• _Text segment_:
# Bobcat problem



## Raindrops (Mar 24, 2019)

If bobcats are your local neighbors, not much you can do. They naturally live around you and trapping them won't change that. I wouldn't leave a very small dog outside unattended. Even without bobcats you still have hawks.


----------



## Olive Love (Jul 22, 2020)

Raindrops said:


> If bobcats are your local neighbors, not much you can do. They naturally live around you and trapping them won't change that. I wouldn't leave a very small dog outside unattended. Even without bobcats you still have hawks.


I think the bobcat in our yard is the same female bobcat. I am trying to humanely capture *that bobcat.*


----------



## Phoebe’sMom (Mar 15, 2020)

The only option I can think of is calling your local wildlife department and asking if they can relocate the bobcat, the problem is that sometimes once they have established a territory they may come back.


----------



## PeggyTheParti (Sep 5, 2019)

You won't accomplish anything by trapping the bobcat. Even if you relocate it, another will likely move into the territory.

My suggestions:

Notify your local wildlife services.
Make your property inhospitable.
Never leave small dogs unattended.





__





Bobcat Control and How to Prevent Attacks - DesertUSA


Bobcat Control and How to Prevent Attacks.



www.desertusa.com


----------



## cowpony (Dec 30, 2009)

Bobcats, as furbearing animals, are probably subject to hunting and trapping regulations in your area. You could set yourself up for some stiff penalties for trapping one without appropriate permits.


----------



## For Want of Poodle (Feb 25, 2019)

I would definitely call wildlife control, and keep Olive supervised outside at all times even if they trap and remove it. 

You're in Calgary, right? When I was in Alberta, we had a 15 lb dog and she also couldn't be left outside. We saw hawks circling a few times, and coyotes were always a risk. They have been known when hungry to dig into a fenced yard! 

Here's a news story that seems to imply they only deal with them if they are posing a risk, and has the number to call. 









Bobcat family spotted strolling through southwest Calgary neighbourhood


A bobcat family was captured on video walking outside a Calgary home over the weekend near the southwest community of West Springs.



calgary.ctvnews.ca


----------



## Raindrops (Mar 24, 2019)

I am of the viewpoint that local wildlife has a right to live in habitats surrounding houses. As the newcomers to the area, it is up to us to be respectful of them and find ways to accommodate our needs. We have local foxes in our area even though we live in a city. We never leave our rabbit unattended out in the yard because I do not think it is safe for him. But trapping the foxes never came to mind. It is their home too. We are thrilled whenever we have the chance to see one. I would worry very much about relocating an animal. They have homes the same way we do. Moving an animal means it is likely to attempt to return, endangering itself in the process. They have trouble establishing new territories if relocated. It can be a death sentence to relocate them. Often times, animal control does not have the permission to release trapped animals and will simply euthanize them. I would not contact animal control.

If the bobcat moved into your neighborhood, it is highly unlikely that it is a rogue animal that ventured far from home to establish a new territory in a human development. Likely there is not enough local habitat left to accommodate the bobcat population, and so they are being pushed into residential areas. So I do think it is likely there are others around that would replace it. This may simply be a particular bobcat that is unusually unafraid of people. They are typically very shy animals.

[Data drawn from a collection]
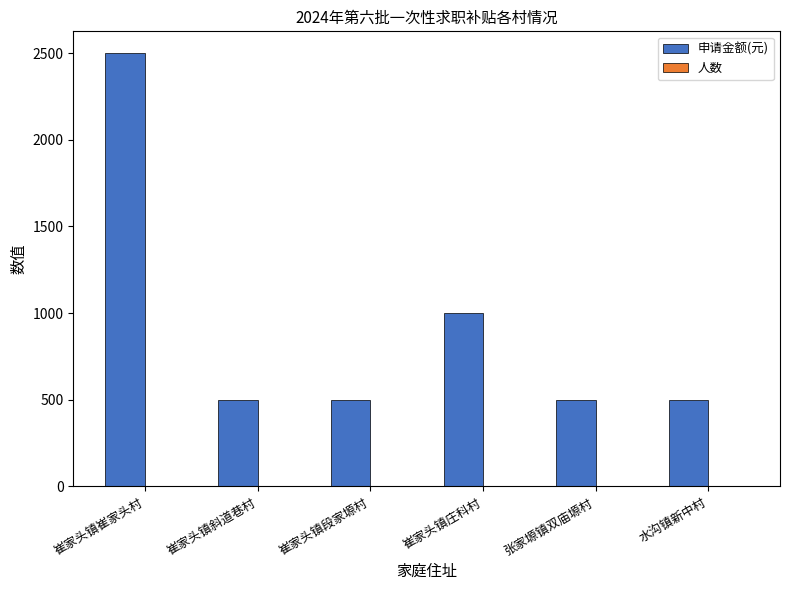

What is the sum of all 申请金额(元) values?

5500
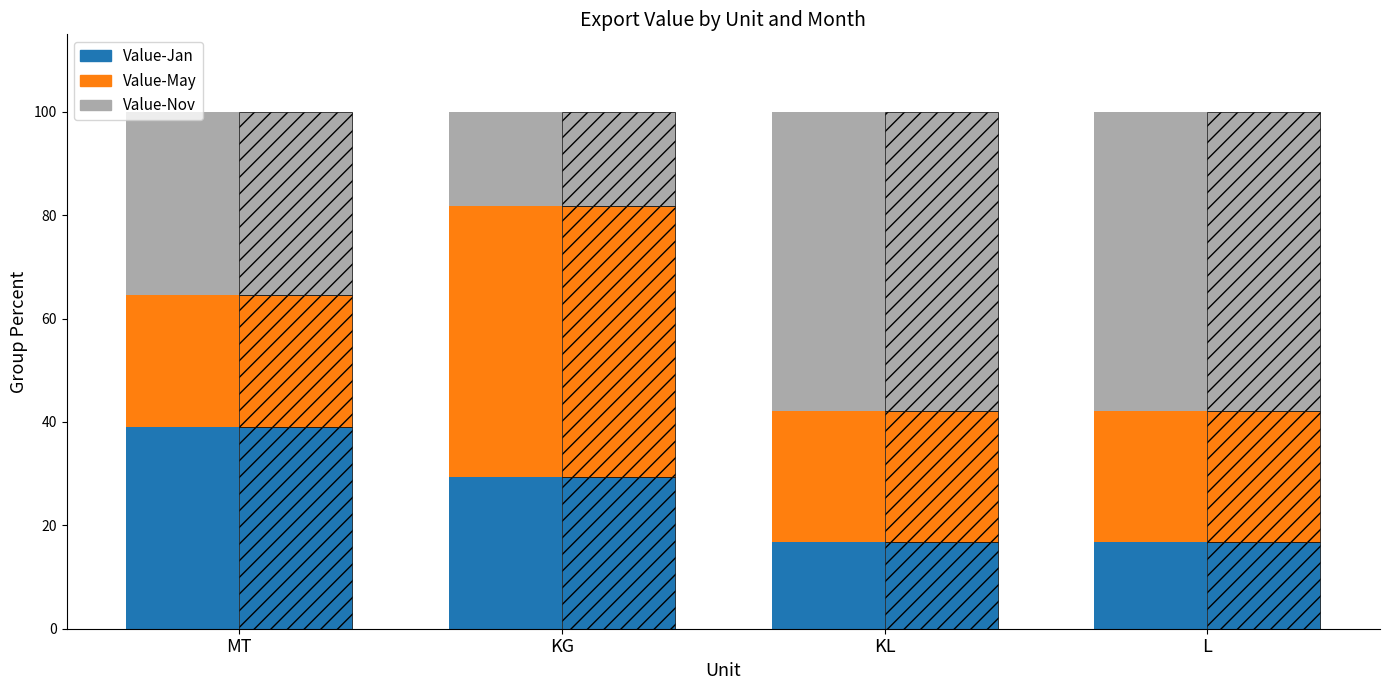

What is the lowest value of the Value-Nov series?

18.2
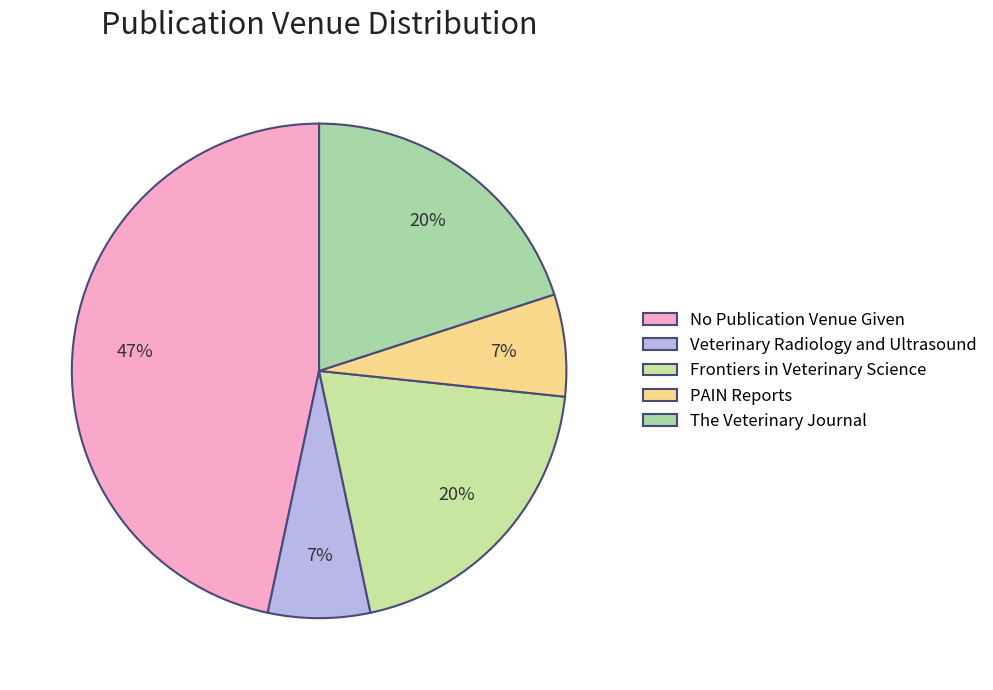

To the nearest percent, what percentage of the pie is Frontiers in Veterinary Science?

20%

• _What you should do_:
Answer these questions using the bobcat thread:
1. According to PeggyTheParti, what is likely to happen even if the bobcat is relocated?
2. What does cowpony say trapping a bobcat without appropriate permits could lead to?
3. Which pet does Raindrops never leave unattended in the yard?
These rows were taken from a separate source and are unrelated to the bobcat thread.

• _Response to this task_:
1. Another bobcat will likely move into the territory.
2. Stiff penalties.
3. A rabbit.